Automotive workers’ protests deserve more attention
Thousands of workers from the factories of car giants in western Turkey have continued their protests, in a rare dispute over wages and working conditions, for around two weeks. Ongoing labor protests in Turkey’s leading automotive companies need to be closely followed due to its unusual nature in the country’s history and the huge significance of the sector in the country’s economy.
The blue-collar automotive workers want better wages and working conditions. This is quite normal in any sector across the world. What makes the recent protests different is the main concern of the striking workers: They are basically complaining about the poor representation of their union, Türk Metal, in front of their employers and employer union, Turkey’s Metal Industrialists’ Union (MESS).
Let’s have a look at the situation in the recent labor dispute in the country’s flourishing and export champion automotive sector.
The workers started protests in leading car giants, including Oyak-Renault, Tofaş and Ford Otosan, as well as several auto part makers, including Coşkunöz and Mako. A majority of the protesting workers resigned from their union, so the term “strike” has rarely been used, although it can be labeled a “strike” according to law experts.
Some of these companies later announced talks with their workers had born fruit and work resumed at their production facilities.

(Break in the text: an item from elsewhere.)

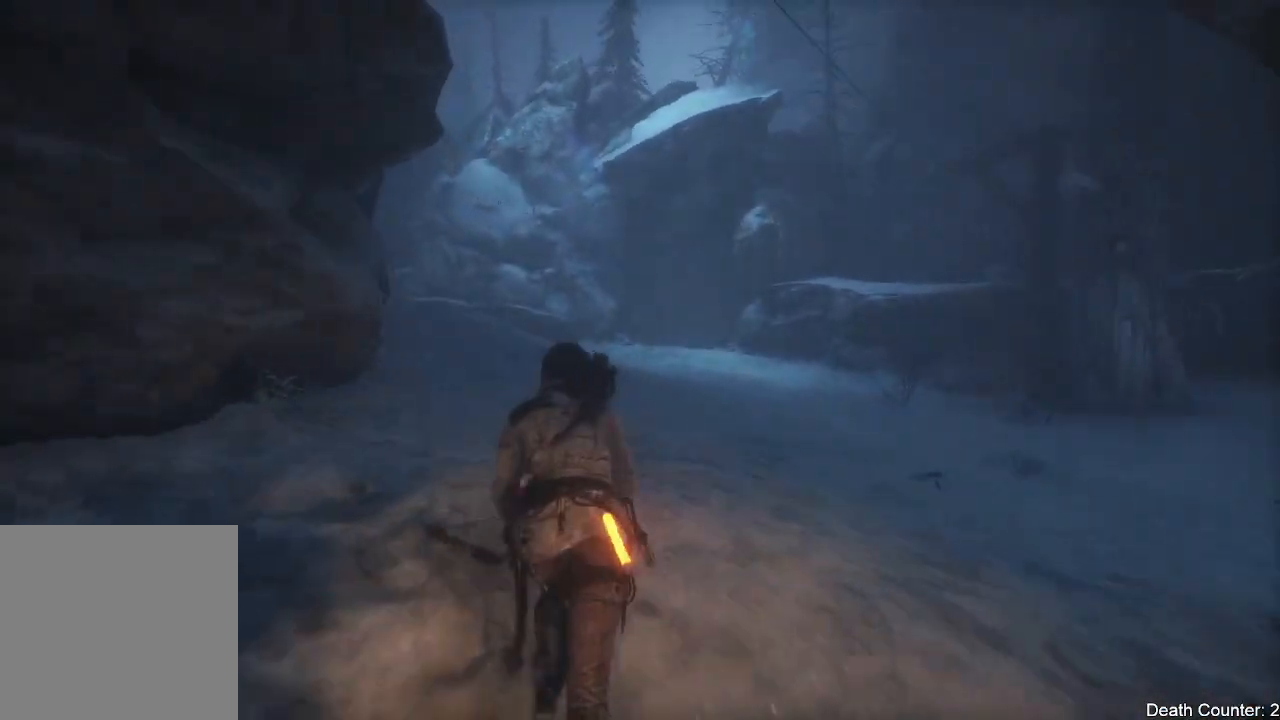
{"buttons": [], "left_stick": "up", "right_stick": "center", "events": [[50, "L3", "up"]]}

For instance, Tofaş, a joint venture of Italy’s Fiat and Turkish Koç Holding, said its production activities had restarted as of May 22 and that it had no problems in the procurement process from suppliers after a labor dispute halted production.
Before the announcement by Tofaş, Ford Otosan also announced manufacturing operations had restarted at its Gölcük and Yeniköy plants in northwest Turkey on the night of May 21.
After Ford Otosan had made this announcement, the workers of its İnönü Plant in the Central Anatolian province of Eskişehir began to strike. The company then said on May 25 it had stopped production at this plant as a precautionary measure after some of the striking workers refused to leave the plant. The protests have also spread to Turkey’s leading tractor maker, Türk Traktör.
The protests continued in Oyak Renault after the company failed to negotiate with its workers for the second time in one week. In the first attempt last weekend, Oyak Renault workers said they were okay with their company’s concessions, including several revisions in wages and working conditions, but they were against the revisions which were made by the employer union, MESS. The second attempt also failed, as the workers said the company did not offer any guarantee that it wouldn’t launch legal action against its workers.
This point exactly constitutes the need of robust and healthy unionization of any sector, especially in any country’s motor force industries. More workers resigned from the union, but their companies did not guarantee they will not start legal proceeding against the workers who were not members of the union, although they offered some revision in wages and working conditions. This is the biggest dilemma which is faced by the workers.
Workers said Türk Metal last month negotiated a 60 percent wage hike for workers at a plant run by parts maker Bosch Fren, but failed to secure a similar deal elsewhere in the sector.
Upon the complaints by the workers, the union said the automotive workers have already been paid higher than the mentioned Bosch workers.
The automotive workers are also claiming the union management’s main concern is to get richer and build new 5-star hotels, which shouldn’t be its top priority.
Just ahead of the June elections, cabinet members and opposition parties are focused on collecting more votes, so they appear to not hear the concerns of the workers and the sector players.
This movement deserves much more attention, however, as the sector is the largest exporter of the country with more than $22 billion in yearly exports and the daily loss of the sector has been more than $100 million since the first day of the latest labor dispute. And the country must find a way to offer much more than a “cheap labor” advantage to compete in the global markets, as the recent spreading labor protests have shown perfectly.